- **PROMPT**: Go through the entries below. Copy out every line that contains "holes".

====

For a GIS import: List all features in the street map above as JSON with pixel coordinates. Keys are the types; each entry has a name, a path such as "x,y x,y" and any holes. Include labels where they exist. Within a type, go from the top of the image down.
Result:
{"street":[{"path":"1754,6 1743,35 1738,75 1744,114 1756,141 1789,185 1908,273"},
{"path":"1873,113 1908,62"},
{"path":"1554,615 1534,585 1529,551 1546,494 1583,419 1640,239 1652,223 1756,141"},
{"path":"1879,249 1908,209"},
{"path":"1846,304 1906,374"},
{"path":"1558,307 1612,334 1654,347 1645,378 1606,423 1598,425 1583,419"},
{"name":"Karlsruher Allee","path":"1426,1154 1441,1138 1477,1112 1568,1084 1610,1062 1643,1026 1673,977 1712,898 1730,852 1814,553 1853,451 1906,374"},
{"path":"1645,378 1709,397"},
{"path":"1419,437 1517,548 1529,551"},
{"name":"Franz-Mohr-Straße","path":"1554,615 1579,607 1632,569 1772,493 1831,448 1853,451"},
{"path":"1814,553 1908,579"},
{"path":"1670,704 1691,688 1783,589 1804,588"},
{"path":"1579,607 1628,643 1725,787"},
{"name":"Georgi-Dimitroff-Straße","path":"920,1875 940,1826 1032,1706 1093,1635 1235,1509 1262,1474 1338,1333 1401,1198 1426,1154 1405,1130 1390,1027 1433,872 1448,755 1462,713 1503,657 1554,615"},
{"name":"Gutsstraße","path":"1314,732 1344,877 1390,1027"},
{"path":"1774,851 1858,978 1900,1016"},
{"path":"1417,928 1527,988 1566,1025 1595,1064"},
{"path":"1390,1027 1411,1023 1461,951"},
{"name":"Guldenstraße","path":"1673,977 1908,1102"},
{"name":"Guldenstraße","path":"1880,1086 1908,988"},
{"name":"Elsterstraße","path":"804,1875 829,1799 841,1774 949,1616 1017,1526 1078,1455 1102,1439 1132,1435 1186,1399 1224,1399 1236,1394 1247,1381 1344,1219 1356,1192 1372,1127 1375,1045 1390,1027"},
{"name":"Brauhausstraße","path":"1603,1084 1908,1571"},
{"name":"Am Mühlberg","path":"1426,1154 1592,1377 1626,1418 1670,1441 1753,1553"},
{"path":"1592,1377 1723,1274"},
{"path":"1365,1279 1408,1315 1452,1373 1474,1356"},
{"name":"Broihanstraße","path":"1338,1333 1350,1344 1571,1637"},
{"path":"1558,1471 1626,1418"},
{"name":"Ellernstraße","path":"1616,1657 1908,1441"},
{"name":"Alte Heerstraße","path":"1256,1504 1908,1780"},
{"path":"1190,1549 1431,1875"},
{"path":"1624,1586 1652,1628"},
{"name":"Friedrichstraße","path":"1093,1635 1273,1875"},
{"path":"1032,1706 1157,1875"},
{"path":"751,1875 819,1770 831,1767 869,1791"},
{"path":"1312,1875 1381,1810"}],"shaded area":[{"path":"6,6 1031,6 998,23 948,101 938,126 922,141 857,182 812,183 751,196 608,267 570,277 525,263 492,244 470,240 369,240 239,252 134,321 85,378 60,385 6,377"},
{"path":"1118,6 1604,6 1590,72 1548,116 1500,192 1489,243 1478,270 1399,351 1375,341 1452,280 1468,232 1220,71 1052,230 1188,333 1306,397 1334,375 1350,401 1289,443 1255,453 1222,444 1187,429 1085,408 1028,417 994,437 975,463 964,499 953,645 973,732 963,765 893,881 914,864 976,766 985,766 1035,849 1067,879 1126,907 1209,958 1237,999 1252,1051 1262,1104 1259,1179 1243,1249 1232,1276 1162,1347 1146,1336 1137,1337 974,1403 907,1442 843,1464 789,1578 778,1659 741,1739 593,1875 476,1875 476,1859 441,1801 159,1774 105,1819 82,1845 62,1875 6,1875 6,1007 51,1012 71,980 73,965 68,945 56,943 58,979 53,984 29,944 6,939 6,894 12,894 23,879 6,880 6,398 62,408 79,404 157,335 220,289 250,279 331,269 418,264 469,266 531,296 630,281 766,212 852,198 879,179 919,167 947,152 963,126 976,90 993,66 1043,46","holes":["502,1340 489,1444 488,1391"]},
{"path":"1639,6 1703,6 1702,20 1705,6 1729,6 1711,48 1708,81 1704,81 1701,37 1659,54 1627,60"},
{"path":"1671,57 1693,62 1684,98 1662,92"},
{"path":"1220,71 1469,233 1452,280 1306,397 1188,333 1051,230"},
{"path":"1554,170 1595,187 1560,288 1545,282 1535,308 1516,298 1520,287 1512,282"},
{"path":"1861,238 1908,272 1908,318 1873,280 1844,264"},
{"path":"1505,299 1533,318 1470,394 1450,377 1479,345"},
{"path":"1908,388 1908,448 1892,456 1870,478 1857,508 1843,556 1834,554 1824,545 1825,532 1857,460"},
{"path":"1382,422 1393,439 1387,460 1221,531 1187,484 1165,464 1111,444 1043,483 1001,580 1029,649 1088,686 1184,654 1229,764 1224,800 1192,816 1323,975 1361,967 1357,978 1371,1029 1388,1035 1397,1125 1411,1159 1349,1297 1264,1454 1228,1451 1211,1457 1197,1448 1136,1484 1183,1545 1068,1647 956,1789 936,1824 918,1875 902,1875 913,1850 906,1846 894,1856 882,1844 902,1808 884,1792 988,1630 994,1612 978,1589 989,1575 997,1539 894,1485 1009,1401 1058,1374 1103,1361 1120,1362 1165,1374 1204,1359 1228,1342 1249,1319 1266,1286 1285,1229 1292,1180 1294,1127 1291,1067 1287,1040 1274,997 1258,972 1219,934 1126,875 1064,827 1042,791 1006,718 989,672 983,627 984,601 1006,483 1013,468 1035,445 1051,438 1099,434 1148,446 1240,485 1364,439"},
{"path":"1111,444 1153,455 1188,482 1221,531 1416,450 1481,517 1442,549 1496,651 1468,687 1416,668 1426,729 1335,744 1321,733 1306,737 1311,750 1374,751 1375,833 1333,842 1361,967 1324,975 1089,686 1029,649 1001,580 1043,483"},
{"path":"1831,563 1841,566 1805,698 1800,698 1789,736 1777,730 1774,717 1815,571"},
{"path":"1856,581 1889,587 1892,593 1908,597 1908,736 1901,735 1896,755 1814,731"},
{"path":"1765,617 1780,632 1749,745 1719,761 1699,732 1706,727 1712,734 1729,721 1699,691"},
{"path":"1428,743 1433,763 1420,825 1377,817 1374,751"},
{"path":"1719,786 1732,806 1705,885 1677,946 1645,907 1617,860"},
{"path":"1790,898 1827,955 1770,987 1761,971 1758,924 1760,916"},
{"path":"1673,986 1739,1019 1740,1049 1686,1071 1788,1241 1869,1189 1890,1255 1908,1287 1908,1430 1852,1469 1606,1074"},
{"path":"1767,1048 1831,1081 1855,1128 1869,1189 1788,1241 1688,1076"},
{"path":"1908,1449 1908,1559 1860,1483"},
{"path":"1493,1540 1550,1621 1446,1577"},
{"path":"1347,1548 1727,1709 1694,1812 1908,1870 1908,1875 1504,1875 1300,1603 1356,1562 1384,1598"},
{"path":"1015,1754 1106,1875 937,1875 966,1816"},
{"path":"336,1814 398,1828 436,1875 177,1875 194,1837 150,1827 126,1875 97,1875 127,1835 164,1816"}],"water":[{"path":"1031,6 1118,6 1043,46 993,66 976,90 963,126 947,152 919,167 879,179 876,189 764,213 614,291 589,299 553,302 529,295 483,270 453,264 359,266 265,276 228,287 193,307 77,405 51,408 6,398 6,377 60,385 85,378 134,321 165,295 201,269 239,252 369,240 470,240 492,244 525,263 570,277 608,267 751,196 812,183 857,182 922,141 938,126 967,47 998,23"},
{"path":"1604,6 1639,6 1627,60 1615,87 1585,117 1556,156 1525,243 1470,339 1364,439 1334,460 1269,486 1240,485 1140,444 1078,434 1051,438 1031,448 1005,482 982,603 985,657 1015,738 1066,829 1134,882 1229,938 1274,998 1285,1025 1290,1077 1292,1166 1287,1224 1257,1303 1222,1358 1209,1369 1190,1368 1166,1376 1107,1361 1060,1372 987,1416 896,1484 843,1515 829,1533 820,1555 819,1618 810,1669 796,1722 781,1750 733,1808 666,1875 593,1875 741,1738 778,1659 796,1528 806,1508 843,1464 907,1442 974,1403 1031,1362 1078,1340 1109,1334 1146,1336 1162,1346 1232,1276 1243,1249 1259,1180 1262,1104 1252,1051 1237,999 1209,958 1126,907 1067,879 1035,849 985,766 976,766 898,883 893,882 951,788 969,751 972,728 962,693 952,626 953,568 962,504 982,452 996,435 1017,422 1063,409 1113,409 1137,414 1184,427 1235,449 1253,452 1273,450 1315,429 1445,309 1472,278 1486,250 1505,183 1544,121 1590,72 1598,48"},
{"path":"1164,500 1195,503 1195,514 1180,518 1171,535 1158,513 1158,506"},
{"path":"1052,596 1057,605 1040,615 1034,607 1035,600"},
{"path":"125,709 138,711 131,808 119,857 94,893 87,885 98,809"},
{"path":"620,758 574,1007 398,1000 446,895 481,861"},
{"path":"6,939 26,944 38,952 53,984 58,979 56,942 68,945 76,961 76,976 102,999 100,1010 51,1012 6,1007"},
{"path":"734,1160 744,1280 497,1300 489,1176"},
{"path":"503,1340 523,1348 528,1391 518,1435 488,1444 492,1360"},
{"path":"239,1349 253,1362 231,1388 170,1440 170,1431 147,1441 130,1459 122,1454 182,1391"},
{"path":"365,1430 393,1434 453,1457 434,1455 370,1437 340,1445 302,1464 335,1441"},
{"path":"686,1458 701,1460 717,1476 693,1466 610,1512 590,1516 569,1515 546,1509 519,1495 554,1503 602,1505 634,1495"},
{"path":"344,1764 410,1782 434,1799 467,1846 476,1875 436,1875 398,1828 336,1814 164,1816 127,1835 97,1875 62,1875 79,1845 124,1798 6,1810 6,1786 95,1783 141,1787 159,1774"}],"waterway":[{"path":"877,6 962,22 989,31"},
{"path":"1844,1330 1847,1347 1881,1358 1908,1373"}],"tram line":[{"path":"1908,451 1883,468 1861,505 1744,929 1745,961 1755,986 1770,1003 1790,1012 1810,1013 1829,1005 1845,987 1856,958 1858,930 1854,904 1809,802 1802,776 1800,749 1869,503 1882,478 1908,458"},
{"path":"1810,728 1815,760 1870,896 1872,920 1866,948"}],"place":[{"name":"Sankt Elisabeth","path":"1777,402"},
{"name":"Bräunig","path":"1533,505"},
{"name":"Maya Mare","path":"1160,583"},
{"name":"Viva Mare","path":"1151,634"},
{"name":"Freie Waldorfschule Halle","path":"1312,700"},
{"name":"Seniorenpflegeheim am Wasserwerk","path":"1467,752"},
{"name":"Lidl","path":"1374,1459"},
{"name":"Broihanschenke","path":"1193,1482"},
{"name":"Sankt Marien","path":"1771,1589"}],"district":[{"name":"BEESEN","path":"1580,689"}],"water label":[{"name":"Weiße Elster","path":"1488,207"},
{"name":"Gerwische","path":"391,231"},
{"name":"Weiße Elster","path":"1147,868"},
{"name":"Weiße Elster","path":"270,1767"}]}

====

- **RESPONSE**:
For a GIS import: List all features in the street map above as JSON with pixel coordinates. Keys are the types; each entry has a name, a path such as "x,y x,y" and any holes. Include labels where they exist. Within a type, go from the top of the image down.
{"path":"1118,6 1604,6 1590,72 1548,116 1500,192 1489,243 1478,270 1399,351 1375,341 1452,280 1468,232 1220,71 1052,230 1188,333 1306,397 1334,375 1350,401 1289,443 1255,453 1222,444 1187,429 1085,408 1028,417 994,437 975,463 964,499 953,645 973,732 963,765 893,881 914,864 976,766 985,766 1035,849 1067,879 1126,907 1209,958 1237,999 1252,1051 1262,1104 1259,1179 1243,1249 1232,1276 1162,1347 1146,1336 1137,1337 974,1403 907,1442 843,1464 789,1578 778,1659 741,1739 593,1875 476,1875 476,1859 441,1801 159,1774 105,1819 82,1845 62,1875 6,1875 6,1007 51,1012 71,980 73,965 68,945 56,943 58,979 53,984 29,944 6,939 6,894 12,894 23,879 6,880 6,398 62,408 79,404 157,335 220,289 250,279 331,269 418,264 469,266 531,296 630,281 766,212 852,198 879,179 919,167 947,152 963,126 976,90 993,66 1043,46","holes":["502,1340 489,1444 488,1391"]},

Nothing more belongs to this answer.